Trier vor der Heilig-Rock-Wallfahrt 2012

Der Heilige Rock gilt als bedeutende katholische Reliquie. Zuletzt im Jahr 1996 zu sehen, wird das angebliche Gewand Jesu ab Mitte April wieder in Trier gezeigt. Das Bistum erwartet 500.000 Pilger zur Heilig-Rock-Wallfahrt.

Von Marlene Grund (epd)

Trier (epd). Wenn es um die Bedeutung des Pilgerns geht, ist für den Trierer Bischof Stephan Ackermann neben der spirituellen und sportlichen Dimension auch die geschichtliche wichtig: "Der heutige Pilger macht sich auf Wege, die schon seit Generationen mit Schweiß und Mühe gegangen wurden." Da spielt es dann kaum eine Rolle, ob es nach Santiago de Compostela oder nach Trier geht.

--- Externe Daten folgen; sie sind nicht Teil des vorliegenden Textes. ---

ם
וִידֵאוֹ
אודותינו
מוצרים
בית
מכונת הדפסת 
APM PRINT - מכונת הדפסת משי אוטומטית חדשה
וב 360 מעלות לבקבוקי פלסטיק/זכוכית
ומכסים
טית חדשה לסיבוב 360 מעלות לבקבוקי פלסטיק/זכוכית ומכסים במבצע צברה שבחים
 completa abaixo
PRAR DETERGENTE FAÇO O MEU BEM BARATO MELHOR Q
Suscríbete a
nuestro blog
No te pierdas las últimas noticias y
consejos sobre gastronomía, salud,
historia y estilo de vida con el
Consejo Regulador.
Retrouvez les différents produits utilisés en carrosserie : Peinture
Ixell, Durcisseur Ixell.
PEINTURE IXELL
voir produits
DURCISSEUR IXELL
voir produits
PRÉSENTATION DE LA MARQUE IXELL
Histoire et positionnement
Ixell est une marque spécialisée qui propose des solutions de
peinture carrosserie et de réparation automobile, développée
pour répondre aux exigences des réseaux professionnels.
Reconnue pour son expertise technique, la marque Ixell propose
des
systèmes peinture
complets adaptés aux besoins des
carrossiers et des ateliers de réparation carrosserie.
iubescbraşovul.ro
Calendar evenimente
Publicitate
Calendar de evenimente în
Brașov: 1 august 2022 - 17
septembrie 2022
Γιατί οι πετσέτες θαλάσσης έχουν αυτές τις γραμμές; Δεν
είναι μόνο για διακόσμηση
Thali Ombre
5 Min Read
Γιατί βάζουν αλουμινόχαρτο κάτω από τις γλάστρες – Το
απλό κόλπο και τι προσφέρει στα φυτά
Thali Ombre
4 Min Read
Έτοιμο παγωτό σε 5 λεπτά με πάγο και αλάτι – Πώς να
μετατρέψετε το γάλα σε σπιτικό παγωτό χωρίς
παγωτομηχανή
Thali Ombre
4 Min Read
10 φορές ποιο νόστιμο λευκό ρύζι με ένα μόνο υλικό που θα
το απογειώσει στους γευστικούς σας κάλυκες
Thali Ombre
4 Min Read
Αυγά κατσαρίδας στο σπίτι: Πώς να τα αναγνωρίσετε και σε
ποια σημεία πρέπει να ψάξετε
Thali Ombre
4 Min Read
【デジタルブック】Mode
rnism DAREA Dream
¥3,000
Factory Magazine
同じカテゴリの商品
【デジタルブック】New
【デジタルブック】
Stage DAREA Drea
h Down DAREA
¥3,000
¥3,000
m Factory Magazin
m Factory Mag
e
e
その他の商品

Die Moselstadt erwartet vom 13. April bis 13. Mai eine halbe Million Pilger zur Heilig-Rock-Wallfahrt.

Sieben ausgewählte Pilgerrouten zwischen 39 und 188 Kilometern führen aus dem Saarland, der Pfalz, Luxemburg, aus Prüm, Aachen und Bad Kreuznach nach Trier. 3,2 Millionen Euro investiert das Bistum in das Ereignis. Die Moselstadt hat Erfahrungen mit Wallfahrten. Im Jahr 1512 ließ Kaiser Maximilian I. das angebliche Gewand Jesu zum ersten Mal öffentlich ausstellen, zuletzt zu sehen war die Reliquie im Jahr 1996.

Dass sich auf Einladung des Trierer Bischofs auch die Evangelische Kirche im Rheinland an der Wallfahrt beteiligt, ist für manche ein unerwarteter Schritt in Sachen Ökumene. Wetterte doch Martin Luther gegen die 'Bescheißerei zu Trier', nachdem Papst Leo X. im Jahre 1515 die Echtheit des dort aufbewahrten Gewandes behauptete. Nur zwei Jahre später begann mit Luthers Thesen zu Ablass und Buße die Reformation.

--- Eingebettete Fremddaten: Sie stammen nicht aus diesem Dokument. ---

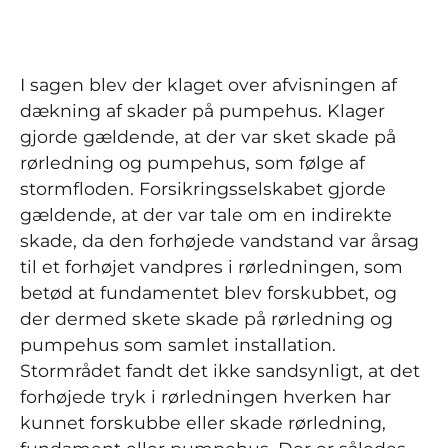
I sagen blev der klaget over afvisningen af
dækning af skader på pumpehus. Klager
gjorde gældende, at der var sket skade på
rørledning og pumpehus, som følge af
stormfloden. Forsikringsselskabet gjorde
gældende, at der var tale om en indirekte
skade, da den forhøjede vandstand var årsag
til et forhøjet vandpres i rørledningen, som
betød at fundamentet blev forskubbet, og
der dermed skete skade på rørledning og
pumpehus som samlet installation.
Stormrådet fandt det ikke sandsynligt, at det
forhøjede tryk i rørledningen hverken har
kunnet forskubbe eller skade rørledning,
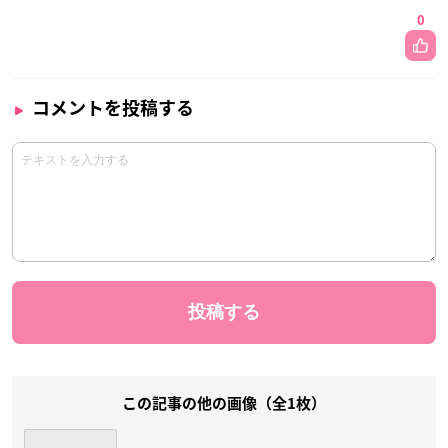
0
コメントを投稿する
この記事の他の画像（全1枚）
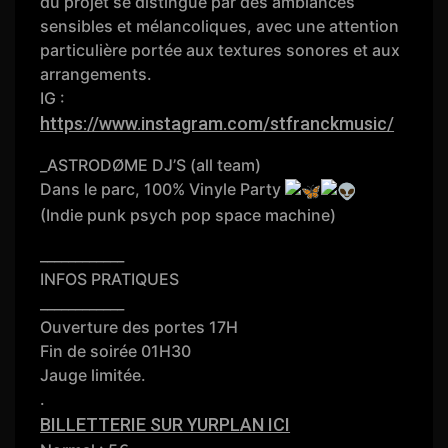
du projet se distingue par des ambiances
sensibles et mélancoliques, avec une attention
particulière portée aux textures sonores et aux
arrangements.
IG :
https://www.instagram.com/stfranckmusic/
_ASTRODØME DJ’S (all team)
Dans le parc, 100% Vinyle Party
(Indie punk psych pop space machine)
____________
INFOS PRATIQUES
____________
Ouverture des portes 17H
Fin de soirée 01H30
Jauge limitée.
.
BILLETTERIE SUR YURPLAN ICI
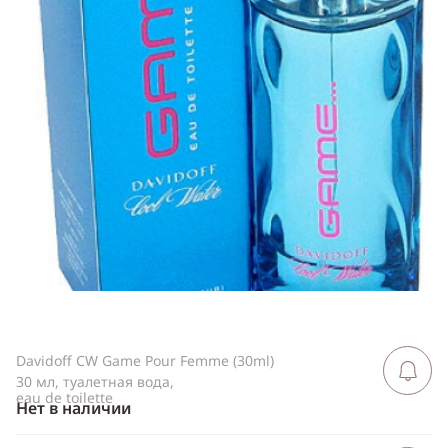
ссылку
Telegram
WhatsApp
Viber
ВКонтакте
Одноклассники
Davidoff CW Game Pour Femme (30ml)
Сообщить 
поступлен
30 мл, туалетная вода,
eau de toilette
Нет в наличии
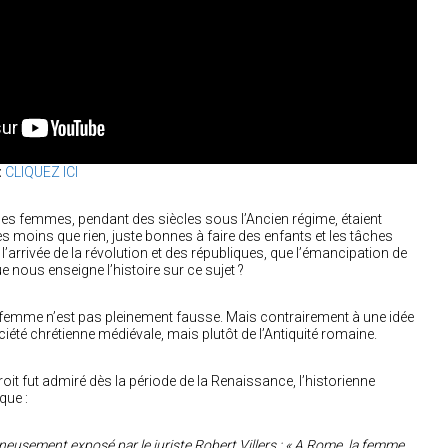
:
CLIQUEZ ICI
 les femmes, pendant des siècles sous l’Ancien régime, étaient
 moins que rien, juste bonnes à faire des enfants et les tâches
l’arrivée de la révolution et des républiques, que l’émancipation de
ue nous enseigne l’histoire sur ce sujet ?
 femme n’est pas pleinement fausse. Mais contrairement à une idée
ciété chrétienne médiévale, mais plutôt de l’Antiquité romaine.
oit fut admiré dès la période de la Renaissance, l’historienne
que :
mineusement exposé par le juriste Robert Villers : « A Rome, la femme,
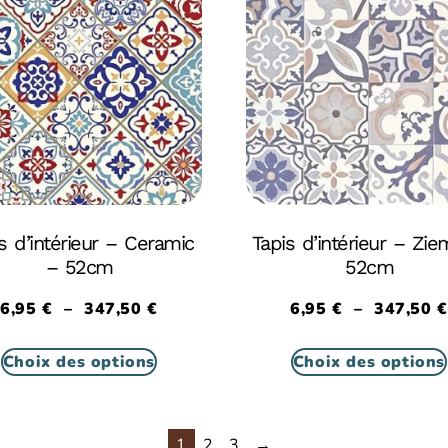
s d’intérieur – Ceramic
Tapis d’intérieur – Zie
– 52cm
52cm
6,95
€
–
347,50
€
6,95
€
–
347,50
€
Choix des options
Choix des options
1
2
3
→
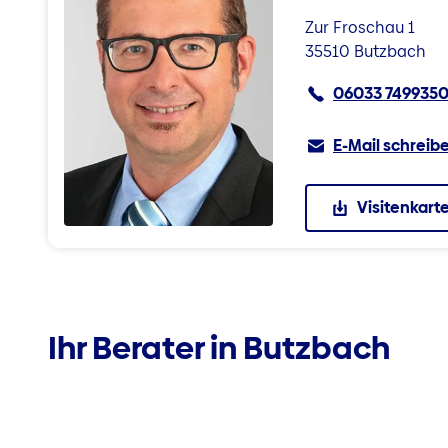
Zur Froschau 1
35510 Butzbach
06033 749935
E-Mail schreib
Visitenkart
Ihr Berater in Butzbach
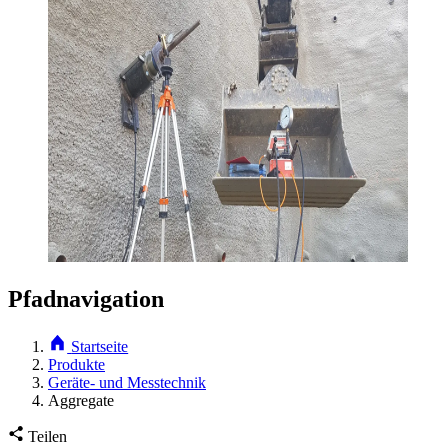
Pfadnavigation
Startseite
Produkte
Geräte- und Messtechnik
Aggregate
Teilen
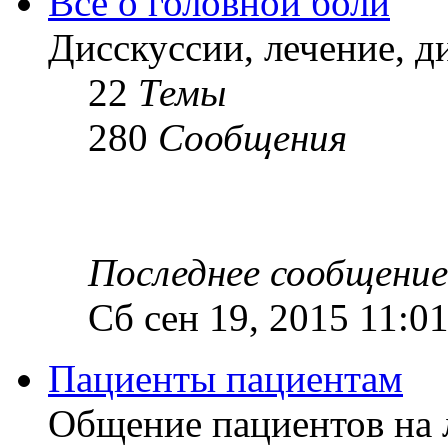
Все о головной боли
Дисскуссии, лечение, д
22
Темы
280
Сообщения
Последнее сообщение
Сб сен 19, 2015 11:0
Пациенты пациентам
Общение пациентов на 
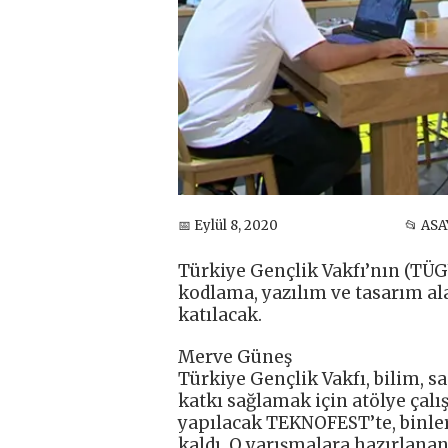
📅 Eylül 8, 2020
📂 ASA
Türkiye Gençlik Vakfı’nın (TÜG
kodlama, yazılım ve tasarım a
katılacak.
Merve Güneş
Türkiye Gençlik Vakfı, bilim, s
katkı sağlamak için atölye çalı
yapılacak TEKNOFEST’te, binler
kaldı. O yarışmalara hazırlanan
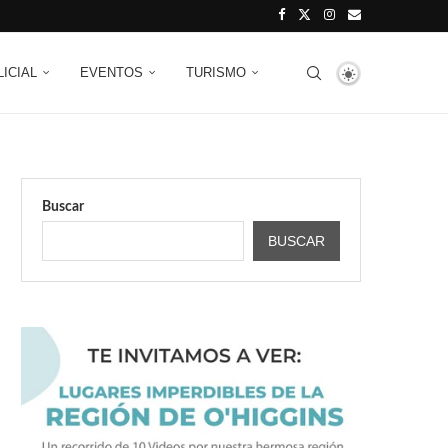
LICIAL
EVENTOS
TURISMO
Buscar
BUSCAR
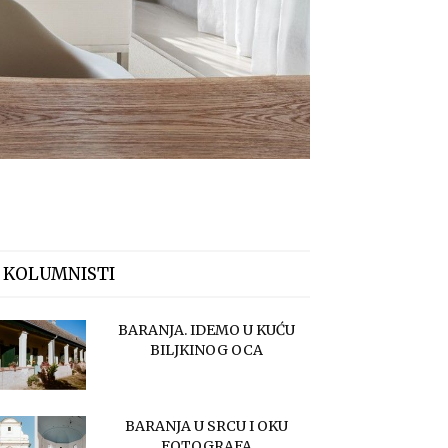
 KOLUMNISTI
BARANJA. IDEMO U KUĆU
BILJKINOG OCA
BARANJA U SRCU I OKU
FOTOGRAFA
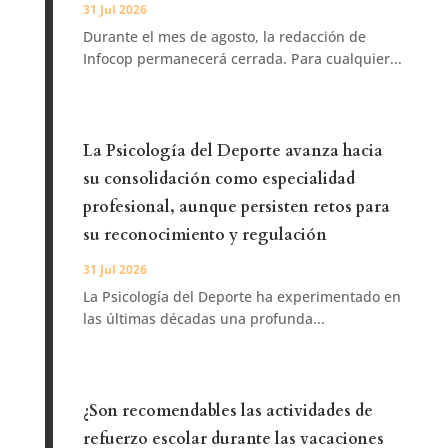
31 Jul 2026
Durante el mes de agosto, la redacción de
Infocop permanecerá cerrada. Para cualquier...
La Psicología del Deporte avanza hacia
su consolidación como especialidad
profesional, aunque persisten retos para
su reconocimiento y regulación
31 Jul 2026
La Psicología del Deporte ha experimentado en
las últimas décadas una profunda...
¿Son recomendables las actividades de
refuerzo escolar durante las vacaciones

Doch die Kontroversen von einst spielen für den rheinischen Präses und Vorsitzenden der Evangelischen Kirche in Deutschland, Nikolaus Schneider, heute keine Rolle mehr. "Was zur Zeit der Reformation an Kritik geäußert wurde, hat mit dem ökumenischen Partner von heute nichts mehr zu tun", sagt Schneider. Die Wallfahrt sei eine authentische Form des Glaubens, "zu der ich auch als evangelischer Christ einen unmittelbaren Zugang habe".

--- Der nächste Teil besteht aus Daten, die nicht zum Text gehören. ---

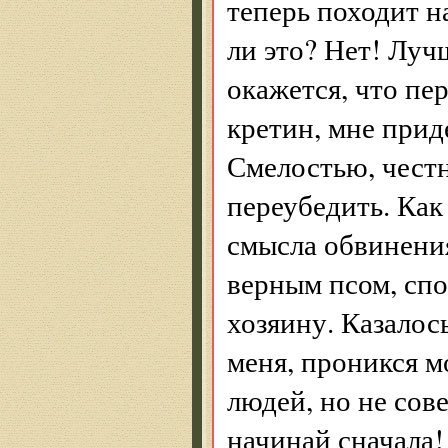
теперь походит н
ли это? Нет! Луч
окажется, что п
кретин, мне прид
Смелостью, чест
переубедить. Как
смысла обвинения
верным псом, сп
хозяину. Казалос
меня, проникся м
людей, но не сов
начинай сначала!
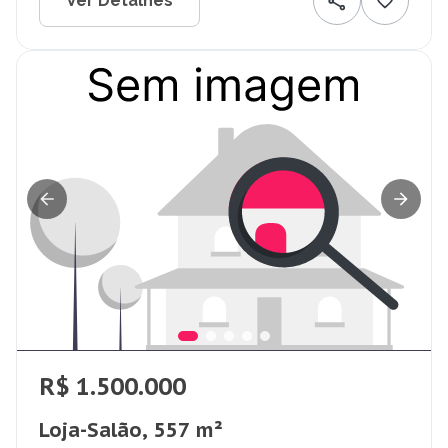
Ver Detalhes
R$ 1.500.000
Loja-Salão, 557 m²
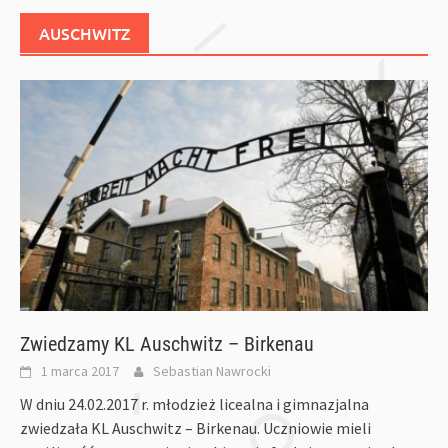
AUSCHWITZ
Zwiedzamy KL Auschwitz – Birkenau
1 marca 2017
Sebastian Nawrocki
W dniu 24.02.2017 r. młodzież licealna i gimnazjalna
zwiedzała KL Auschwitz – Birkenau. Uczniowie mieli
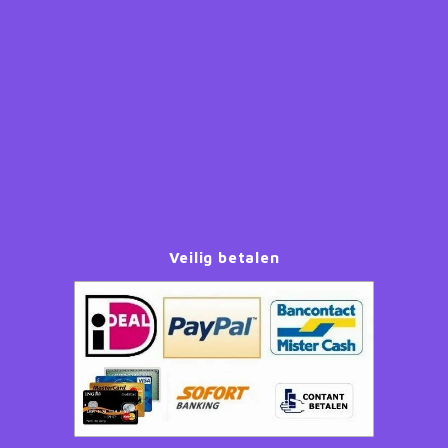
Paw Patrol
Peppa Pig
Planes
Pluto
Pokemon
Veilig betalen
Princess
Sonic the Hedgehog
Spiderman
Star Wars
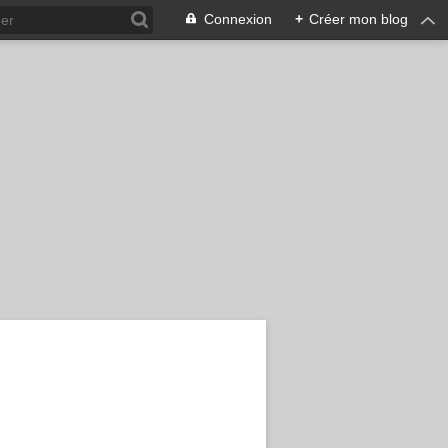
Connexion
+
Créer mon blog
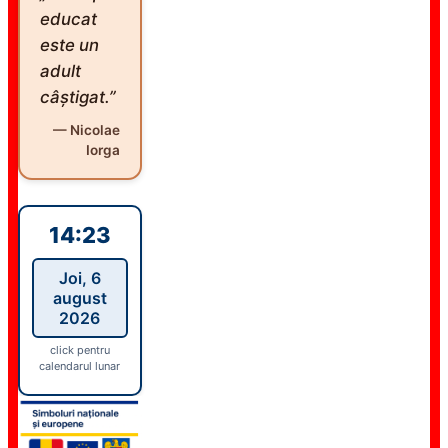
educat
este un
adult
câștigat.”
— Nicolae
Iorga
14:23
Joi, 6
august
2026
click pentru
calendarul lunar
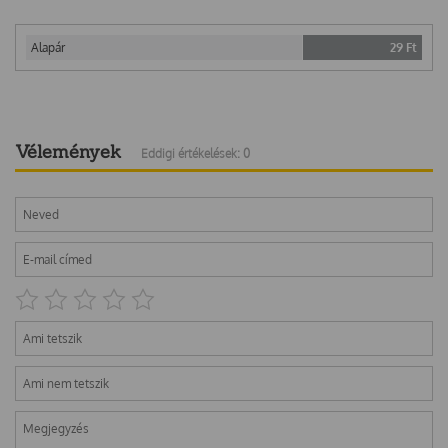
Alapár
29
Ft
Vélemények
Eddigi értékelések: 0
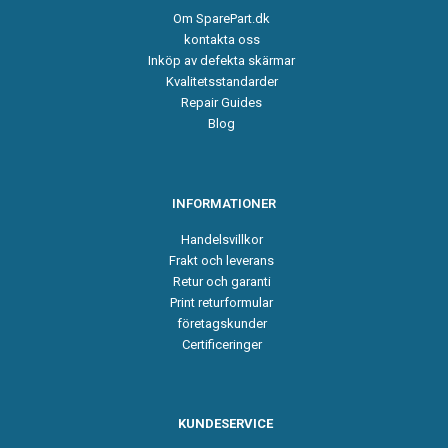
Om SparePart.dk
kontakta oss
Inköp av defekta skärmar
Kvalitetsstandarder
Repair Guides
Blog
INFORMATIONER
Handelsvillkor
Frakt och leverans
Retur och garanti
Print returformular
företagskunder
Certificeringer
KUNDESERVICE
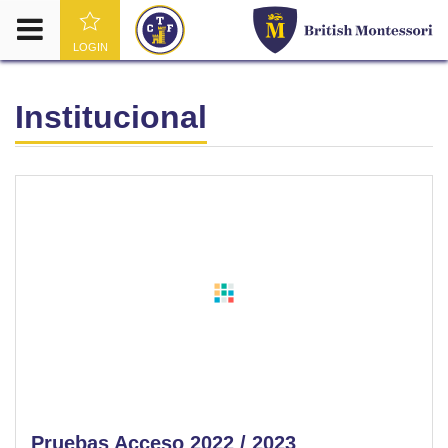
LOGIN
Institucional
Pruebas Acceso 2022 / 2023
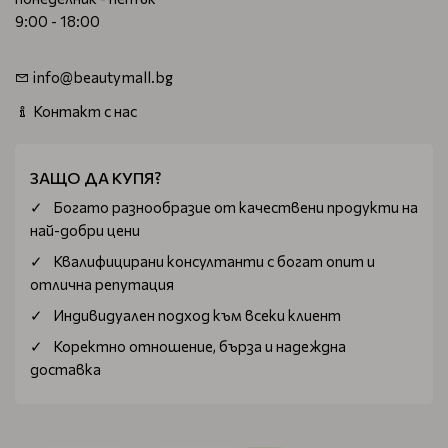
9:00 - 18:00
info@beautymall.bg
Контакт с нас
ЗАЩО ДА КУПЯ?
Богатo разнообразие от качествени продукти на
най-добри цени
Квалифицирани консултанти с богат опит и
отлична репутация
Индивидуален подход към всеки клиент
Коректно отношение, бърза и надеждна
доставка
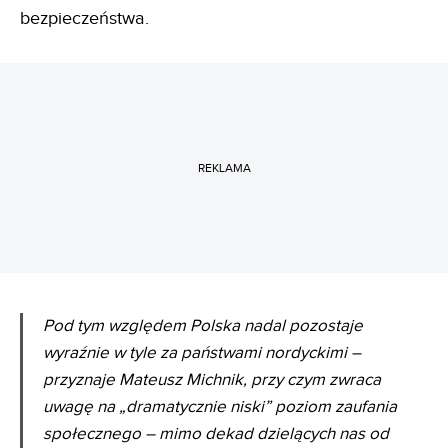
bezpieczeństwa.
REKLAMA
Pod tym względem Polska nadal pozostaje
wyraźnie w tyle za państwami nordyckimi –
przyznaje Mateusz Michnik, przy czym zwraca
uwagę na „dramatycznie niski” poziom zaufania
społecznego –
mimo dekad dzielących nas od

Ob die bräunlich schimmernde Tunika, die zwischen den Wallfahrten in einem Glasschrein im Trierer Dom verwahrt wird, nun Reliquie oder lediglich ein historisches Ausstellungsstück ist, wird im Bistum Trier heute nicht mehr gefragt. Kein Mensch sei verpflichtet, an die Echtheit des Gewandes zu glauben, sagt Wallfahrtleiter Georg Bätzing. "Wir verehren kein Tuch hier, wir verehren Christus."

Nach biblischem Zeugnis würfelten römische Soldaten nach der Kreuzigung Jesu um den Stoff, um ihn nicht zerschneiden zu müssen. Seither wird der Rock theologisch als Symbol für die Einheit der Christenheit gedeutet. Schneider sieht darin ein eindrückliches ökumenisches Symbol, "dass wir in Christus eins sind". Das Bistum Trier hat Christen aller Konfessionen eingeladen, neben der evangelischen Kirche auch Orthodoxe und Freikirchen.

Die Zeiten, in denen die Trierer Wallfahrten eine antiprotestantische Demonstration waren, sind vorbei. Bischof Ackermann verzichtet darauf, in Rom einen besonderen Ablass für die Heilig-Rock-Wallfahrt zu erbitten.

Die ökumenische Dimension der Wallfahrt begann Mitte der 90er Jahre, als der damalige rheinische Präses Peter Beier (1934-1996) zusammen mit Vertretern anderer Konfessionen von der evangelischen Konstantin-Basilika zum Trierer Dom pilgerte und eigens zwei Gebete und ein Pilgerlied schrieb.

Den damals geprägten Satz "Wir sind gemeinsam auf dem Weg zu Christus" hält Schneider für entscheidend. "Damit können wir Evangelische einverstanden sein." Die Schritte in der Ökumene gehen indes weiter: Zum Reformationsjubiläum im Jahr 2017 will die rheinische Landeskirche eine Gegeneinladung an das Bistum Trier aussprechen.